> Exercise aim:
All lines with the word "clear" must be pulled from the entries below.

> Data extract:
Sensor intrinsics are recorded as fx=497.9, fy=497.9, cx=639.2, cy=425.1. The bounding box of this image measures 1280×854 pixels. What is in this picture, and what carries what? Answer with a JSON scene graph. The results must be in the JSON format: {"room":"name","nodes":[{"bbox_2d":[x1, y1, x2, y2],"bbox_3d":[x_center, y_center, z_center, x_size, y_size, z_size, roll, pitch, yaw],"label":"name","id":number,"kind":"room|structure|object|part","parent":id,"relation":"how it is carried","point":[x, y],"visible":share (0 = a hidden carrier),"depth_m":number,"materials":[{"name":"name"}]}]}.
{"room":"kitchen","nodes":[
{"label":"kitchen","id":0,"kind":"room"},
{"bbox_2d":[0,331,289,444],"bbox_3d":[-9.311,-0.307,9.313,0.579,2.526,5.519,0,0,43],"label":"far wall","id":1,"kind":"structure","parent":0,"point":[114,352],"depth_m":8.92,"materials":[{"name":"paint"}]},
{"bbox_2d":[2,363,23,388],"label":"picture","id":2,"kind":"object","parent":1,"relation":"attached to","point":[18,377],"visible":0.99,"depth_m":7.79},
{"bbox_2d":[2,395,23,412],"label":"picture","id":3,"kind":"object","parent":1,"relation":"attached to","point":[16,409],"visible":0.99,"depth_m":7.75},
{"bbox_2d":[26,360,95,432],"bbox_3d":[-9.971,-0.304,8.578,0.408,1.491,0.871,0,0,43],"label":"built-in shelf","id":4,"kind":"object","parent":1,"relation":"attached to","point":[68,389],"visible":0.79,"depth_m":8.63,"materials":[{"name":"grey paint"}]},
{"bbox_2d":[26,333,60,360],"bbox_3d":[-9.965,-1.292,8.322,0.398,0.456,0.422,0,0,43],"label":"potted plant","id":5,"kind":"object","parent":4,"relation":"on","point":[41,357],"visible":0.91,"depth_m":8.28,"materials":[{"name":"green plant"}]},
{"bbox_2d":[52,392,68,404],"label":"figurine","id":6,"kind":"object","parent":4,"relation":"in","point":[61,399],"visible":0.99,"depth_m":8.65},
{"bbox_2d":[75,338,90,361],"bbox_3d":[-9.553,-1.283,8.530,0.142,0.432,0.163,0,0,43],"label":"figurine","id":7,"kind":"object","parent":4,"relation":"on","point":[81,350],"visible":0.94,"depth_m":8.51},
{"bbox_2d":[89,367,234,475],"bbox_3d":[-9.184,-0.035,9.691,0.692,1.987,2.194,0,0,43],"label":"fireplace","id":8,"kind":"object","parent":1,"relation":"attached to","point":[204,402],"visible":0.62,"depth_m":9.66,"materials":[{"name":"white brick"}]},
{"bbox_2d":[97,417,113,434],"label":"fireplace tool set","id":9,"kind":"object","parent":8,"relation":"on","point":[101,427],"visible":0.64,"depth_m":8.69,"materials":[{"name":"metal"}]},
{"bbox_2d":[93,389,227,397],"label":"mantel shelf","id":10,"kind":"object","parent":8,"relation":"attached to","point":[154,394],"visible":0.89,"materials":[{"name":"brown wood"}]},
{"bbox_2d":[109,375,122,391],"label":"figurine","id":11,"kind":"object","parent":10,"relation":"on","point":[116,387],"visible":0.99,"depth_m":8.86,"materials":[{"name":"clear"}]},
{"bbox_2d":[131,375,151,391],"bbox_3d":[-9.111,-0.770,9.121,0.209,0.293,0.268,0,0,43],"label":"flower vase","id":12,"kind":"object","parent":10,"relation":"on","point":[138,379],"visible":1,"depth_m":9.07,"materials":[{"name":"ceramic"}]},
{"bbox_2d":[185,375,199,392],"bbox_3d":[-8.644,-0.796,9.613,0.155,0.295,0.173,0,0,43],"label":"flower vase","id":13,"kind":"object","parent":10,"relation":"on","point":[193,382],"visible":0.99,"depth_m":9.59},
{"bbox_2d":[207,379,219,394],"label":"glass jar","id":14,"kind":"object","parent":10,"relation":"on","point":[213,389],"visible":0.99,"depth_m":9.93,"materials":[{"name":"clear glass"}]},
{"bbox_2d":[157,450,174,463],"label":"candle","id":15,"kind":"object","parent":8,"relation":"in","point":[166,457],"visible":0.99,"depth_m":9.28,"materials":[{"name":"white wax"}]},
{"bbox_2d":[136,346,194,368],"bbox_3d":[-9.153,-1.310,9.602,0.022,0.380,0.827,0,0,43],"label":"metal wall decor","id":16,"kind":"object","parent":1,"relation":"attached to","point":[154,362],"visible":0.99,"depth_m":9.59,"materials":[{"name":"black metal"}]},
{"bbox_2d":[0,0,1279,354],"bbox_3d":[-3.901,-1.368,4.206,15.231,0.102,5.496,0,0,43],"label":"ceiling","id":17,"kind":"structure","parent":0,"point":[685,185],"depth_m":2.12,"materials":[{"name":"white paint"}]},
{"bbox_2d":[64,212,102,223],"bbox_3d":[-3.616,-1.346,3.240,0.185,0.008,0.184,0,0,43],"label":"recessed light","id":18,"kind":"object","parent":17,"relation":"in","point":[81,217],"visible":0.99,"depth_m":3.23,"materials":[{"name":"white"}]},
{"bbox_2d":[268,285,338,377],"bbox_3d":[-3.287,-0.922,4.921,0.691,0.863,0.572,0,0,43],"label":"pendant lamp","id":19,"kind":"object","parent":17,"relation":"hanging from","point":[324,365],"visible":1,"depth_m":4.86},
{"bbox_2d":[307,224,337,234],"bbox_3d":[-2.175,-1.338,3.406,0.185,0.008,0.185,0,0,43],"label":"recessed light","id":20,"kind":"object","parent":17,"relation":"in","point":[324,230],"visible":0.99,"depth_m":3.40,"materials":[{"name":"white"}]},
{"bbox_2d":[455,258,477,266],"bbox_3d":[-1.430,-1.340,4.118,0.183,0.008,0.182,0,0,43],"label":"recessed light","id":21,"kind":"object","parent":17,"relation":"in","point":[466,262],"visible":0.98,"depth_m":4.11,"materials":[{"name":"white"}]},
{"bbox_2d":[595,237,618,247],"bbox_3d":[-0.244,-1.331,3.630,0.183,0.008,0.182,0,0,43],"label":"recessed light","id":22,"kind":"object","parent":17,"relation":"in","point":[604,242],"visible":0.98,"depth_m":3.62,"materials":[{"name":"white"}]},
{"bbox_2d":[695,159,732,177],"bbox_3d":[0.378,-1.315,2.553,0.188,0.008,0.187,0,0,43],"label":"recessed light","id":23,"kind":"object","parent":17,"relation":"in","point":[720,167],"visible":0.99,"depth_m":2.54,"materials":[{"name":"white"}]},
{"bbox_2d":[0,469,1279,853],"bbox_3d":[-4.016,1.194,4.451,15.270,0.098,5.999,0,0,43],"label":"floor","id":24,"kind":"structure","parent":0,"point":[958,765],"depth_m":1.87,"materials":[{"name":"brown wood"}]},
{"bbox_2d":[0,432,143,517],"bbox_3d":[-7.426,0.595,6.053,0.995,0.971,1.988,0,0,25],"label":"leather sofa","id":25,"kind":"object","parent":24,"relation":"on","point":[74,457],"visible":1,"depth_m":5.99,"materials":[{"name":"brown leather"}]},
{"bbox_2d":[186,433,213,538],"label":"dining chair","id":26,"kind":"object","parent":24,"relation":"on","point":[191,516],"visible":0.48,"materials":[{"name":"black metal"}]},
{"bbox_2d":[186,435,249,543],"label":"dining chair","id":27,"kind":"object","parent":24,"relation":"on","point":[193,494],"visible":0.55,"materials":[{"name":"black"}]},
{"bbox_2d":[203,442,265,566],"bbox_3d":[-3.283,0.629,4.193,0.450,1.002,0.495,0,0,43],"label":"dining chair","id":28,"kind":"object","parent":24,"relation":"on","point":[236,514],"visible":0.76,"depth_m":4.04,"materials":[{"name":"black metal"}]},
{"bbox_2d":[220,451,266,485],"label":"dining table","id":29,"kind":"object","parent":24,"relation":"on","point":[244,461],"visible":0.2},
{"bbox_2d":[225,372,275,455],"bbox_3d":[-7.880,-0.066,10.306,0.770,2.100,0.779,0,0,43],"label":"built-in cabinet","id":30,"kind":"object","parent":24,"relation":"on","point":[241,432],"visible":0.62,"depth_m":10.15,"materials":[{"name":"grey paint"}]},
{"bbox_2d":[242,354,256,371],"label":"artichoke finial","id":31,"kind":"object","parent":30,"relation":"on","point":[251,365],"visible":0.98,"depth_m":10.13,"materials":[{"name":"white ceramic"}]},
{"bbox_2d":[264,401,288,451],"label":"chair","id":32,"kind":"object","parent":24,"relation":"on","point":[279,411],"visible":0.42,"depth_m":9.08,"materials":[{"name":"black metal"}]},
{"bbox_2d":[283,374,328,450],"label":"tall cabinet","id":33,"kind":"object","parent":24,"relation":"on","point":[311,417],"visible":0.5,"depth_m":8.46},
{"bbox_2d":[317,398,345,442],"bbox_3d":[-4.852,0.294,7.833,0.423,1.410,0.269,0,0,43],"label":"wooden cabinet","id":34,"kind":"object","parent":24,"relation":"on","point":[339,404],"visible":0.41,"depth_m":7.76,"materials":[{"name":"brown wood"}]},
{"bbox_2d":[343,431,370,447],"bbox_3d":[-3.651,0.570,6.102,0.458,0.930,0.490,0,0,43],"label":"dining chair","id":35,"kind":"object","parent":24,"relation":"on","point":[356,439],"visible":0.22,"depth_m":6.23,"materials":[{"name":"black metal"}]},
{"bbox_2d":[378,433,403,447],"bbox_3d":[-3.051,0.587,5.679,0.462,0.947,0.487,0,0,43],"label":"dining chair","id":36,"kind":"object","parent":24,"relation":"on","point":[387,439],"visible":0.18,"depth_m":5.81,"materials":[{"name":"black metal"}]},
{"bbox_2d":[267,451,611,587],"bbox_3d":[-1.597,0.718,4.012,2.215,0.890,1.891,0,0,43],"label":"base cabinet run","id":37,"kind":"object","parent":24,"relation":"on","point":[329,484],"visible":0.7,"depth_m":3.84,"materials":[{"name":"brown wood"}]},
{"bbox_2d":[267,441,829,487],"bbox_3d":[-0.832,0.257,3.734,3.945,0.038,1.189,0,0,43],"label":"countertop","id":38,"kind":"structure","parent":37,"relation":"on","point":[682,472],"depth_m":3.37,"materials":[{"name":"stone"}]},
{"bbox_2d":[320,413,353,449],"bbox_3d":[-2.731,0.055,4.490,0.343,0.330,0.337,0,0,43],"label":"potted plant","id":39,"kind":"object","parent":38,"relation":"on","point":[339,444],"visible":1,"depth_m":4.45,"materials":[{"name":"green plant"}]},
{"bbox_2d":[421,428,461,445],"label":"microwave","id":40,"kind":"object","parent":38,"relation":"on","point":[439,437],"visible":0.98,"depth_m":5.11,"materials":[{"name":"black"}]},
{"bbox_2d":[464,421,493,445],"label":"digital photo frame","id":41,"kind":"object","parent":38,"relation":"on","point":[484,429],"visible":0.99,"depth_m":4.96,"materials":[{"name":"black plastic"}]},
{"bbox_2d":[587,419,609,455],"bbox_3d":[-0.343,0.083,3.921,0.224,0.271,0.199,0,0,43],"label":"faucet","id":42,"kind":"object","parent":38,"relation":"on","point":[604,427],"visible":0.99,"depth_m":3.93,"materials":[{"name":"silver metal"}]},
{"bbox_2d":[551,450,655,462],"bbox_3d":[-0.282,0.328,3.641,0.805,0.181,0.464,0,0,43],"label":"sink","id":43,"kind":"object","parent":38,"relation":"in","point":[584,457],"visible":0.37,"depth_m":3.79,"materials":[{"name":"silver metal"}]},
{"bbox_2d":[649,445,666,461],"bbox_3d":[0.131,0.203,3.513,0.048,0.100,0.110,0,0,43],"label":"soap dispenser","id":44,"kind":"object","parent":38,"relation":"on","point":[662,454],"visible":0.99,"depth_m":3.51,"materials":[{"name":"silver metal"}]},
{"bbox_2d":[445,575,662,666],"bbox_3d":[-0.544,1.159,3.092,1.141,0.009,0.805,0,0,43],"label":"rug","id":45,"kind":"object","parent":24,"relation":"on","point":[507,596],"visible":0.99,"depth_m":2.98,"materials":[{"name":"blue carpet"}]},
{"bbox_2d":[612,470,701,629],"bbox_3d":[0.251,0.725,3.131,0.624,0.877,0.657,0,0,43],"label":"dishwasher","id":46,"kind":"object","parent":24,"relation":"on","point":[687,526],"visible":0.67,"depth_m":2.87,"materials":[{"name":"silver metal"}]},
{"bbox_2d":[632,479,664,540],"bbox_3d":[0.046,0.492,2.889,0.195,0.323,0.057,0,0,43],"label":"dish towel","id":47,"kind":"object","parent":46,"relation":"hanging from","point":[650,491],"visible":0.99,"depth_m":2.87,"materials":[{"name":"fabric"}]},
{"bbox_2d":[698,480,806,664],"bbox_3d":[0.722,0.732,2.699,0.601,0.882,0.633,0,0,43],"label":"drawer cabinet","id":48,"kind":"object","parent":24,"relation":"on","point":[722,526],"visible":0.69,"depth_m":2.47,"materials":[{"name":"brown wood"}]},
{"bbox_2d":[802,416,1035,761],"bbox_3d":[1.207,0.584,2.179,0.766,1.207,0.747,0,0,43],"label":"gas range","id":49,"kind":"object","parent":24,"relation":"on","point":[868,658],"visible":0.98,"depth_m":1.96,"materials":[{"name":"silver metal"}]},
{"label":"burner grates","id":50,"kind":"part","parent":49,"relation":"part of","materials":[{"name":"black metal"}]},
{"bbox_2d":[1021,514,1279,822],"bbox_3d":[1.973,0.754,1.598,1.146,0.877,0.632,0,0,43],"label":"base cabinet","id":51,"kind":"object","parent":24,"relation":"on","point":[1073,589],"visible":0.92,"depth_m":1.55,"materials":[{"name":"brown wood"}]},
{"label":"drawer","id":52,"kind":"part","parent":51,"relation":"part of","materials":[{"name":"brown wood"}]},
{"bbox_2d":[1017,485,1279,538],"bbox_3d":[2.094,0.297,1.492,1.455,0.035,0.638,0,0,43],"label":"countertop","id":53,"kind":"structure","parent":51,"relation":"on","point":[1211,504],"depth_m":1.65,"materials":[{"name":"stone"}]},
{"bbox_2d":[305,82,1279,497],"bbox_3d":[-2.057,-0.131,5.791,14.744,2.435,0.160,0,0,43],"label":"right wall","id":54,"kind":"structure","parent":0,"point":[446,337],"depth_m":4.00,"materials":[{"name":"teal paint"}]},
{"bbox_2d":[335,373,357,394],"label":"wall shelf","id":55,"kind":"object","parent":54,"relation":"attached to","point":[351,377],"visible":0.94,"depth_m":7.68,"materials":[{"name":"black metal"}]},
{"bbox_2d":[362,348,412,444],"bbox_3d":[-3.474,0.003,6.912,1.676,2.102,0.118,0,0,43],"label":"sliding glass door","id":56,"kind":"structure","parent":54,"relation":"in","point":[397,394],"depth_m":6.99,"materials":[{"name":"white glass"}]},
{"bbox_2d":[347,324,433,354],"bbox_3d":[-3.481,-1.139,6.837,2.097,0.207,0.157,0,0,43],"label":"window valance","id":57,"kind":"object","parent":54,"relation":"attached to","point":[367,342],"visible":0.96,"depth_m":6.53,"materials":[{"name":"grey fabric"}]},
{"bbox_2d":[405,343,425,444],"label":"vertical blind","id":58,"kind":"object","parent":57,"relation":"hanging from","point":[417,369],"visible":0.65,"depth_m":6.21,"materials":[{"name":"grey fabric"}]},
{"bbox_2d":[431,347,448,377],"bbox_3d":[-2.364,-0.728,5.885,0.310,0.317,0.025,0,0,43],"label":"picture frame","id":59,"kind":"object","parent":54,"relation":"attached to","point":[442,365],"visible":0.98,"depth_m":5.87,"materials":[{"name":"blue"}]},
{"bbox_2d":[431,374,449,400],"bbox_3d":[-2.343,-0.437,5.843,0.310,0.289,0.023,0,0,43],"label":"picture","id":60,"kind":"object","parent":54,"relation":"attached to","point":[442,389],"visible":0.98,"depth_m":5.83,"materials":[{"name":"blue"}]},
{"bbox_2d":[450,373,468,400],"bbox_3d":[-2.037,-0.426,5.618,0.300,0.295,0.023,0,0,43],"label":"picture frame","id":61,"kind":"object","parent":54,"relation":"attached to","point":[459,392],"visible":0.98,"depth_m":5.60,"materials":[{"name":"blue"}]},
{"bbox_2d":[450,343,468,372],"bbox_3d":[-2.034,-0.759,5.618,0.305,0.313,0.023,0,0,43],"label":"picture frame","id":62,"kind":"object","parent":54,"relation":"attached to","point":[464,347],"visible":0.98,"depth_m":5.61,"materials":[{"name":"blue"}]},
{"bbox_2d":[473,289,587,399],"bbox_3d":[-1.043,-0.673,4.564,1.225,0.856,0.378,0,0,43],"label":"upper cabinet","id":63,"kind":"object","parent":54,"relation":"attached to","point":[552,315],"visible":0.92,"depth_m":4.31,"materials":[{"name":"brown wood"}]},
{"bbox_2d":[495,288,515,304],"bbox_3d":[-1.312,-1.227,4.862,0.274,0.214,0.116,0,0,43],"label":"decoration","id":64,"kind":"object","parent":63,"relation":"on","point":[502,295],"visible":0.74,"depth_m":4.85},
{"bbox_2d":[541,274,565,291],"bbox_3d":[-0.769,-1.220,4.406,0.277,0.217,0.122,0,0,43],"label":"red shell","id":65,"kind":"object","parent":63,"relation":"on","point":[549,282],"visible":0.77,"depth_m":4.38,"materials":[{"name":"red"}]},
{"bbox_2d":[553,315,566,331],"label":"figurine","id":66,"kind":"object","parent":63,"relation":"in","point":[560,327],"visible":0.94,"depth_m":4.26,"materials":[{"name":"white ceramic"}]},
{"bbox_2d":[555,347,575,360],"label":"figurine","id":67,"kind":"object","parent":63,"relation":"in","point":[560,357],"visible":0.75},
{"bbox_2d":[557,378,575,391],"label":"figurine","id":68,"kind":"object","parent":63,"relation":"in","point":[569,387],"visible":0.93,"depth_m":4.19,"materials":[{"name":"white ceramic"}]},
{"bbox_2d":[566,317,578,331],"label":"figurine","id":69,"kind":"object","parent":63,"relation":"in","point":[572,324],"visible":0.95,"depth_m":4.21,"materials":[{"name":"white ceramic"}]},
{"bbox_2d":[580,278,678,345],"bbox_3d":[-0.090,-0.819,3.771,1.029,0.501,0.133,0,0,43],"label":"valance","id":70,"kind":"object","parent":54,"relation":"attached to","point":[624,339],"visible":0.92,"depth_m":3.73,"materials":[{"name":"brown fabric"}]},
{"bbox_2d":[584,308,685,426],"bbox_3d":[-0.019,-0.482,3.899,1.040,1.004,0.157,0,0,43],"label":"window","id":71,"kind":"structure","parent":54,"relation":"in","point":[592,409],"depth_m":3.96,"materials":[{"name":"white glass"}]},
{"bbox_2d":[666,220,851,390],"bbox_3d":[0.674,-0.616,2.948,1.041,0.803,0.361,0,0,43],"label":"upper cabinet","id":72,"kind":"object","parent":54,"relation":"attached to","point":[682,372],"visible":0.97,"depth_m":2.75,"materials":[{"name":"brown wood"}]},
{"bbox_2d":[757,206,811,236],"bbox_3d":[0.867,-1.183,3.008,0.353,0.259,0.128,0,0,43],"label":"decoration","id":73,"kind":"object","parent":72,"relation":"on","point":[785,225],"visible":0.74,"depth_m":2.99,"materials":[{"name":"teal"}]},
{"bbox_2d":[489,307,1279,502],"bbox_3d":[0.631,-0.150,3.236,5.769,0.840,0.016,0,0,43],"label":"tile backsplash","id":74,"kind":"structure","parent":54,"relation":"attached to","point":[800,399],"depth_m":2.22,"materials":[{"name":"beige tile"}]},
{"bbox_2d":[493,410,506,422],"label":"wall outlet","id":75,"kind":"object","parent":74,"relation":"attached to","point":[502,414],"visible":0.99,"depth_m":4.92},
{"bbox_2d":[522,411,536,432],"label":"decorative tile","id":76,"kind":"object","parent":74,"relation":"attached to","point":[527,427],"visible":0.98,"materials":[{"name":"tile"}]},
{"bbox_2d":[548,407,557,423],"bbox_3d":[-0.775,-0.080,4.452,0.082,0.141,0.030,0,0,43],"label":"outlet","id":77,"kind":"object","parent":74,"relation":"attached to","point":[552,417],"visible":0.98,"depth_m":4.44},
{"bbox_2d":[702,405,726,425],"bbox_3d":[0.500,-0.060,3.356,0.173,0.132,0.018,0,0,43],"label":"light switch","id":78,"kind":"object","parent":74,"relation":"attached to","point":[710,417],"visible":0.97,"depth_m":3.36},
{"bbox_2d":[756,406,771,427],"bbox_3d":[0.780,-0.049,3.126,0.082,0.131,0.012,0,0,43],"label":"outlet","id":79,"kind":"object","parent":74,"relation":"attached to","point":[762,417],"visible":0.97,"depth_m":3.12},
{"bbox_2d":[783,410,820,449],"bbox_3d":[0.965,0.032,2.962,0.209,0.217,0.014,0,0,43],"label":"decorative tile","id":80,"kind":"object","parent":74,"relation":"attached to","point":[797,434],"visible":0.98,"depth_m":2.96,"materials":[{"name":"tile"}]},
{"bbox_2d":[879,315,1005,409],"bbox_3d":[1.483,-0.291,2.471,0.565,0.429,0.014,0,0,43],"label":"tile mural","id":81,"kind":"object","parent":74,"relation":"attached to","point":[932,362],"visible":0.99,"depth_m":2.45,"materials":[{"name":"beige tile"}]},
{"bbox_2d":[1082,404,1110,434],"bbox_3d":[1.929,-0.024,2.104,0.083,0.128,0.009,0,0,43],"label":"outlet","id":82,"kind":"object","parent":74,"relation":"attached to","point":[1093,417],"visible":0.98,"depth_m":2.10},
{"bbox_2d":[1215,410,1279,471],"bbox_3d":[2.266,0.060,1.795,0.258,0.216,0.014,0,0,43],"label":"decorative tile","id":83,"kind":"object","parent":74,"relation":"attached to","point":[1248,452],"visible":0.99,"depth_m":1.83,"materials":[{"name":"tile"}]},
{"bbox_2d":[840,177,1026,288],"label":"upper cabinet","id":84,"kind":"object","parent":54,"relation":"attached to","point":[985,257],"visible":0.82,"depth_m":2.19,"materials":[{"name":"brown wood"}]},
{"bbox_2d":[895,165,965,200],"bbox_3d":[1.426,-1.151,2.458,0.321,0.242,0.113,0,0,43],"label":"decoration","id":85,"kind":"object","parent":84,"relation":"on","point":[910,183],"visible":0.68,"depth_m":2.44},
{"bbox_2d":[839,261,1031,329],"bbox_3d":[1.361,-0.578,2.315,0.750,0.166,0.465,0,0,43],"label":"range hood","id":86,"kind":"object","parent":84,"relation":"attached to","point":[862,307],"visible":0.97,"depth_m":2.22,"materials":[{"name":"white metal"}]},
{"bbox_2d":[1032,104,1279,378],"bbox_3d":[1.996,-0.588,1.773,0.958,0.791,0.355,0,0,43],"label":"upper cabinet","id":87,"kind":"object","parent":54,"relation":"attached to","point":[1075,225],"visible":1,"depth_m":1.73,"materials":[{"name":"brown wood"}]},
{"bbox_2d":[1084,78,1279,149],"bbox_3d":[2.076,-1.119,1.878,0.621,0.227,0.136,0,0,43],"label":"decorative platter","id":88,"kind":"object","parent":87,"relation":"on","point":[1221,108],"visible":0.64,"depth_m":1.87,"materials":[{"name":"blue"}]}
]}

> Output for this task:
{"bbox_2d":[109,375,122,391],"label":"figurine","id":11,"kind":"object","parent":10,"relation":"on","point":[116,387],"visible":0.99,"depth_m":8.86,"materials":[{"name":"clear"}]},
{"bbox_2d":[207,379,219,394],"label":"glass jar","id":14,"kind":"object","parent":10,"relation":"on","point":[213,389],"visible":0.99,"depth_m":9.93,"materials":[{"name":"clear glass"}]},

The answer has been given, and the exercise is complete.